Marathon City Manager Chuck Lindsey said the storm was bad — but not as bad as originally feared.
“As we get roads clear, we’re finding that damages are less than our initial estimate,” Lindsey told The Keynoter.
Marathon wasn’t accessible to residents just yet. As authorities were going door to door to search for victims in the hardest-hit areas and planning relief efforts, they blocked people from entering south of mile marker 80.
“When I went through the checkpoint in Florida City, I had my local sticker, and the officer said, ‘Welcome home,’” said Lisa Mongelia of Islamorada, who runs the History of Diving Museum, which emerged largely unscathed.

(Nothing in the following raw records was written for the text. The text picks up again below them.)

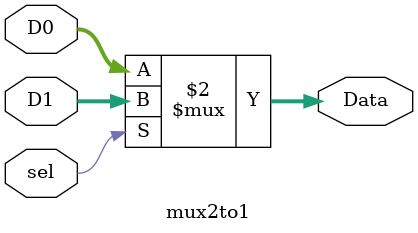
<source format=v>
`timescale 1ns / 1ps


module mux2to1(
    output reg[31:0] Data,
    input [31:0] D0, D1,
    input sel
    );
    always@(sel)
    Data = sel ? D1 : D0;
endmodule

</source>
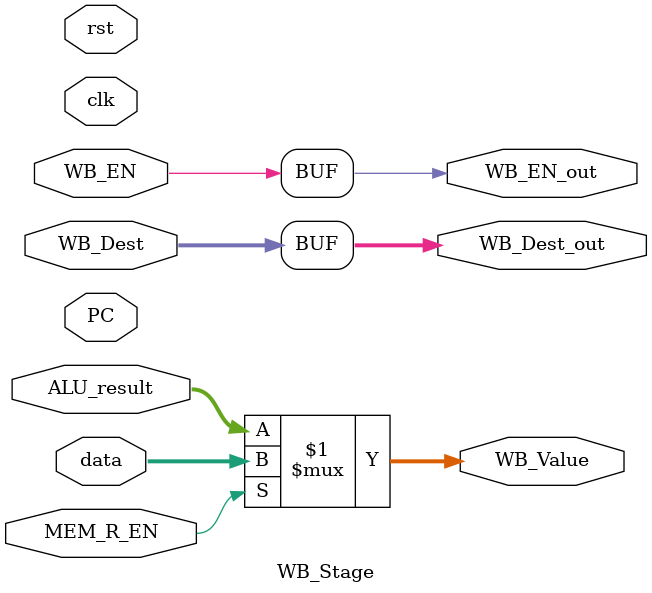
<source format=sv>
`timescale 1ns/1ns
module WB_Stage(
    input clk, rst, 
    input [3:0] WB_Dest,
    input WB_EN, MEM_R_EN,
    input [31:0] ALU_result, data, PC,
    
    output [3:0] WB_Dest_out,
    output WB_EN_out,
    output [31:0] WB_Value
);


assign WB_Dest_out = WB_Dest;
assign WB_EN_out = WB_EN;
assign WB_Value = MEM_R_EN ? data : ALU_result;

endmodule
</source>
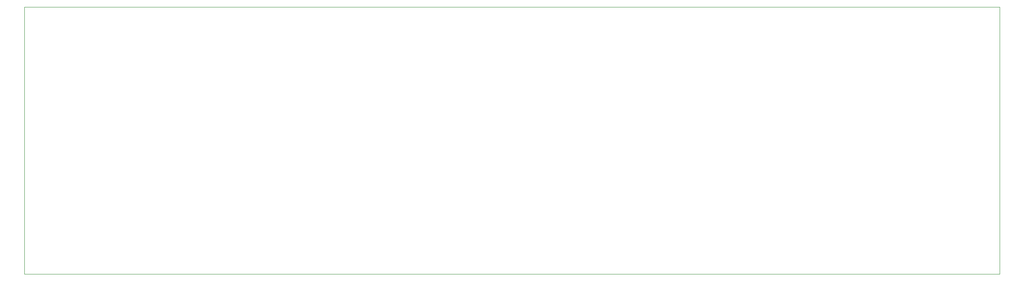
<source format=gbr>
%TF.GenerationSoftware,KiCad,Pcbnew,9.0.4*%
%TF.CreationDate,2025-10-02T14:04:06+09:00*%
%TF.ProjectId,LTC6811_ESP32_Master_V5P3,4c544336-3831-4315-9f45-535033325f4d,rev?*%
%TF.SameCoordinates,Original*%
%TF.FileFunction,Profile,NP*%
%FSLAX46Y46*%
G04 Gerber Fmt 4.6, Leading zero omitted, Abs format (unit mm)*
G04 Created by KiCad (PCBNEW 9.0.4) date 2025-10-02 14:04:06*
%MOMM*%
%LPD*%
G01*
G04 APERTURE LIST*
%TA.AperFunction,Profile*%
%ADD10C,0.050000*%
%TD*%
G04 APERTURE END LIST*
D10*
X0Y55000000D02*
X200000000Y55000000D01*
X200000000Y0D01*
X0Y0D01*
X0Y55000000D01*
M02*

</source>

For those who returned to the Upper Keys, they were glad to be returning, even if and gasthey had weeks or months of misery ahead. There’s scant electricity, no running water in some areas and limited groceries and gas.
Tuesday, Florida Keys Electric Coop, which services the Upper Keys to the end of the Seven Mile Bridge, said about 30 percent of its customers had power.
And the county reported the sewer system was functioning.
Rich Russell also breathed easy. A descendant of one of Islamorada’s founding families, his uncle designed the home in which he and his family live. The yard was littered with vegetation, but the house was unscathed.
“I have an uncle who survived the ’35 hurricane and Hurricane Donna,” Russell said. “He’s a magna cum laude from Yale in engineering. He engineered a house that we feel very comfortable with.”